◆ Task prompt
All lines in the material below that contain "Akkoord" should be located and copied.
== Segment start ==
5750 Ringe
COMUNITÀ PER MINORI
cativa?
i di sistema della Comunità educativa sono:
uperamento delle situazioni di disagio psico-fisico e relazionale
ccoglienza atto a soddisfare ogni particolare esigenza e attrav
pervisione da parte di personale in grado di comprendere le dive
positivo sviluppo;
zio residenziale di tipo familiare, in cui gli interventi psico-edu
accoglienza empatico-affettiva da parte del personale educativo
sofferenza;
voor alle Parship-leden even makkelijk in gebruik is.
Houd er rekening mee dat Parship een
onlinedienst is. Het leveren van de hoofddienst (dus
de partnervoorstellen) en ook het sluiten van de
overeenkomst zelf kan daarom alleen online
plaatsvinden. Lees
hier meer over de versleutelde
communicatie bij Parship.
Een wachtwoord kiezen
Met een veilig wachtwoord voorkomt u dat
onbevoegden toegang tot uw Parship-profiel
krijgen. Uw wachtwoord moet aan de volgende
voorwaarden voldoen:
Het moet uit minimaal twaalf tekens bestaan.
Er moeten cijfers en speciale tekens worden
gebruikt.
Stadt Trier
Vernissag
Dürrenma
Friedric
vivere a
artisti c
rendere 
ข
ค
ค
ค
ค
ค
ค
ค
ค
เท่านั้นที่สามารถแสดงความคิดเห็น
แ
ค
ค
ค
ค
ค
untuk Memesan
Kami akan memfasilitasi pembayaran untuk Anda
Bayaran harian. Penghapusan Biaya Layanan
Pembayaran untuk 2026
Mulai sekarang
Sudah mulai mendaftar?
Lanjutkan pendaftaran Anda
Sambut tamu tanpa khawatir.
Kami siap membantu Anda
== Segment end ==
== Segment start ==
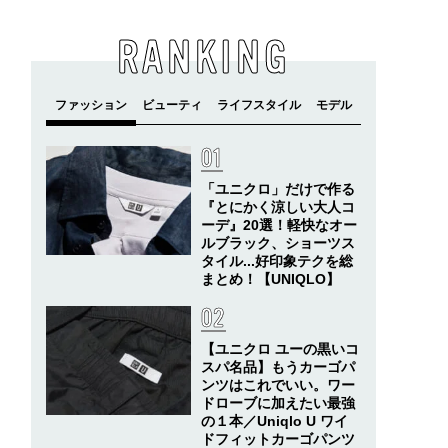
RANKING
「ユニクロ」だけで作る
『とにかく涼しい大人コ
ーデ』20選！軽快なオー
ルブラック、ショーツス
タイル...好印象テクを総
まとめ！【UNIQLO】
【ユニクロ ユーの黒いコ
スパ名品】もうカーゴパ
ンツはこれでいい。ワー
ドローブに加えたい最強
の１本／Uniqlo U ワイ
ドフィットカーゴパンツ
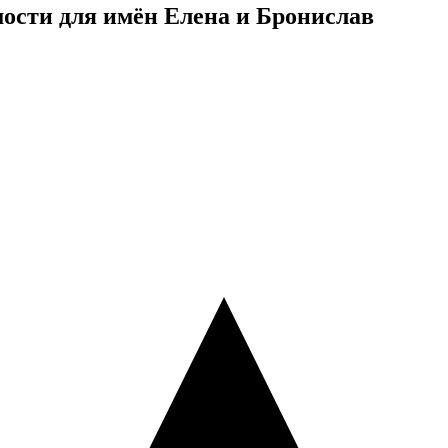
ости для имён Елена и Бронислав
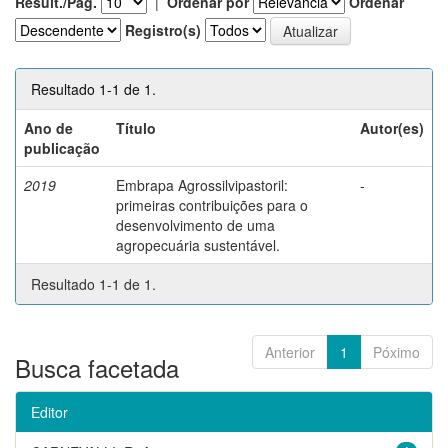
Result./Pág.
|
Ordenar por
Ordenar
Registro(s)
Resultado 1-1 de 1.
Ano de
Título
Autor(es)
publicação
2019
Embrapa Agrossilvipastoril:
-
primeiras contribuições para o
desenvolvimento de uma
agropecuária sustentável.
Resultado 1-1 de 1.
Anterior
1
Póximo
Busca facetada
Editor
== Segment end ==
== Segment start ==
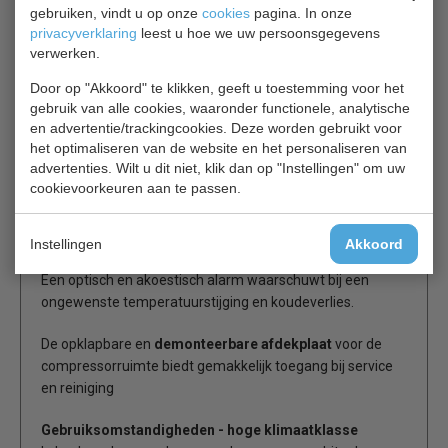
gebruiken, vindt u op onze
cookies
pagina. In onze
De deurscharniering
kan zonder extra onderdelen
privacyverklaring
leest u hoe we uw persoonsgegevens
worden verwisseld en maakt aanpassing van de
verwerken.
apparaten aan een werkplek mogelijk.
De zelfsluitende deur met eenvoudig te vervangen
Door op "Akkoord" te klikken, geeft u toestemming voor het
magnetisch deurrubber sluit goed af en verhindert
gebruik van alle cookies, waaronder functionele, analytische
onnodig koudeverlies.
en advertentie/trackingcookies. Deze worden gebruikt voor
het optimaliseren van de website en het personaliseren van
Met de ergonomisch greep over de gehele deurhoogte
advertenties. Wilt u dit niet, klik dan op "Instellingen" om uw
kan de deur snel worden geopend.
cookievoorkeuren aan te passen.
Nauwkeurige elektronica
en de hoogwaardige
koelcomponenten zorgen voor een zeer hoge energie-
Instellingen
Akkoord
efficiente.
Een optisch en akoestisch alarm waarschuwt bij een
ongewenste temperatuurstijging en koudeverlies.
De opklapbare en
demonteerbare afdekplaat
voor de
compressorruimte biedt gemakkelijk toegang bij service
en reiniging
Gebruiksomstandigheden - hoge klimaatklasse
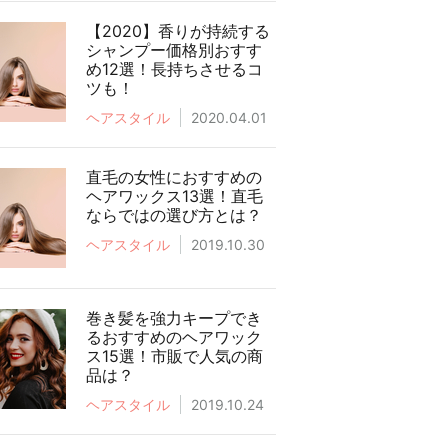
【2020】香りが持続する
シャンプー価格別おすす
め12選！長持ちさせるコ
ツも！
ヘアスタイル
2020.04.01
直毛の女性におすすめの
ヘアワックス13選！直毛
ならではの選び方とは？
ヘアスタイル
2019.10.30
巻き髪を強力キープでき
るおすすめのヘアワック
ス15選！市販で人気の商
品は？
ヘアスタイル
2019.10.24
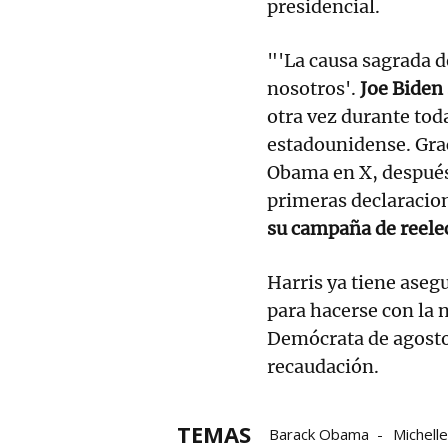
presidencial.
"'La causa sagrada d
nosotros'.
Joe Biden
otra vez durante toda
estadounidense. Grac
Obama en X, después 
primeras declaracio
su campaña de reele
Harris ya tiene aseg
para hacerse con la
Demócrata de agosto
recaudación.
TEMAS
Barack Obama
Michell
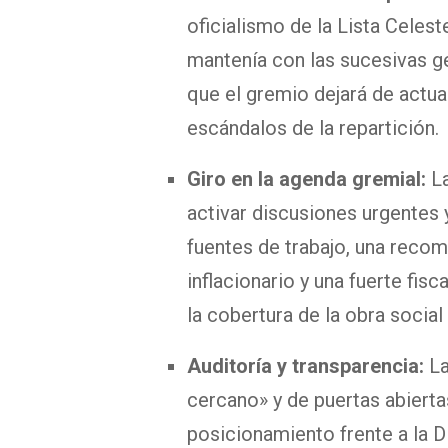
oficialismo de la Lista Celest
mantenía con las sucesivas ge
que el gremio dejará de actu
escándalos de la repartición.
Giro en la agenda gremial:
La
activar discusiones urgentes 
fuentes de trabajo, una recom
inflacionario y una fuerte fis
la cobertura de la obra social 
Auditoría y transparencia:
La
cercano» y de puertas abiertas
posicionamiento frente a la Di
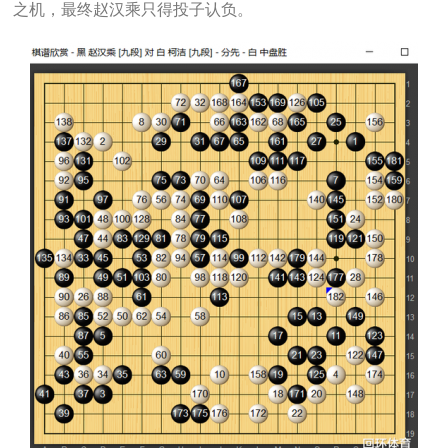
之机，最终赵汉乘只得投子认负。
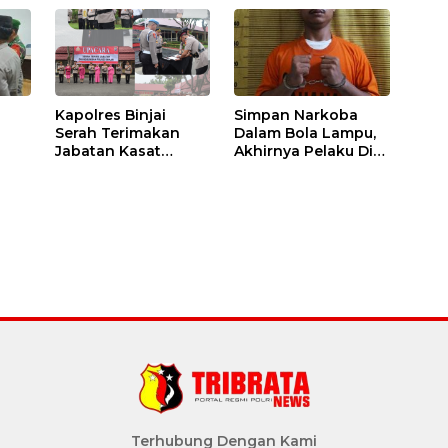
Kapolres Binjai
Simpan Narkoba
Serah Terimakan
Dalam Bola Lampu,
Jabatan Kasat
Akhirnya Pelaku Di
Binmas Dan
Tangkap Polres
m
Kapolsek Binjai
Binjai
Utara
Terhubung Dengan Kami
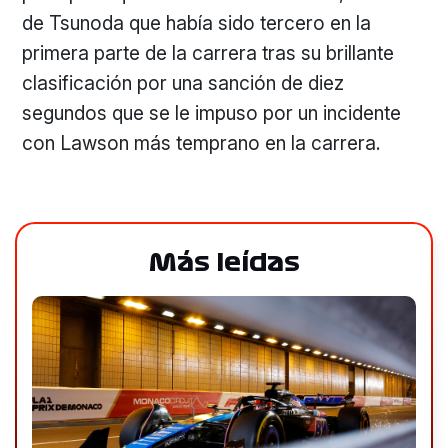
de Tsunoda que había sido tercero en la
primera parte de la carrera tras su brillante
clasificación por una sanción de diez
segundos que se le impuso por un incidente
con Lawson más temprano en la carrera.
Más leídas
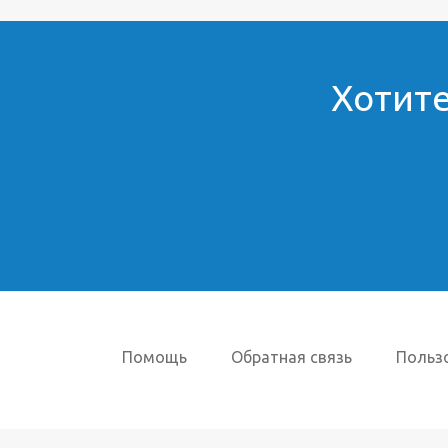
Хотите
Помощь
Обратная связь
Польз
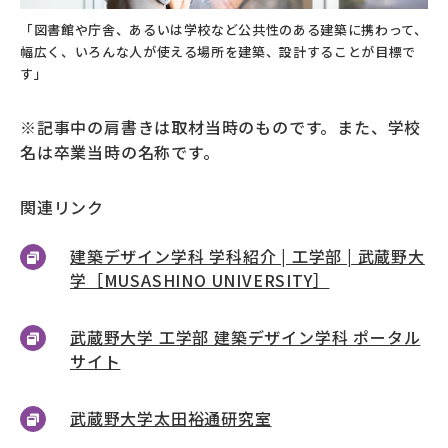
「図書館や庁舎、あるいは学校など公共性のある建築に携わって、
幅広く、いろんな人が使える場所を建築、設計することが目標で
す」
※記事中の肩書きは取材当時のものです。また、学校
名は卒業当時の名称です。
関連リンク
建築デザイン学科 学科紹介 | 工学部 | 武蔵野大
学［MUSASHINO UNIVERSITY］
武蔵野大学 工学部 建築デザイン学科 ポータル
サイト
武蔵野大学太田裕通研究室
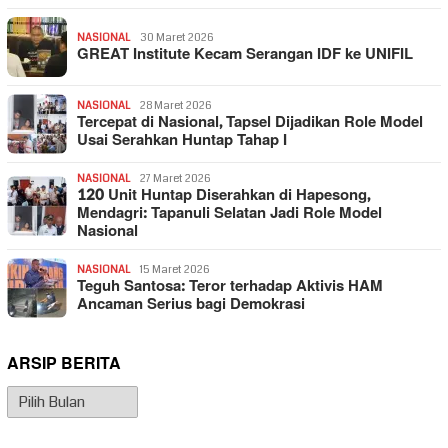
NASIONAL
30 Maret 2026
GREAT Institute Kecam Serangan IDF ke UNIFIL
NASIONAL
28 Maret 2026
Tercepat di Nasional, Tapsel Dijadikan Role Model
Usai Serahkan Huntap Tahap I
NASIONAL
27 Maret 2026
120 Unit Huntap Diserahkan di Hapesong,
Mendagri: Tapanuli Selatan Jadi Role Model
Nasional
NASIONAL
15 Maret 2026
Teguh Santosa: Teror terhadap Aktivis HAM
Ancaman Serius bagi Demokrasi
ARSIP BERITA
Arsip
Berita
== Segment end ==
◆ Solution for this task
Door op "Akkoord" te klikken, geeft u toestemming voor het
Akkoord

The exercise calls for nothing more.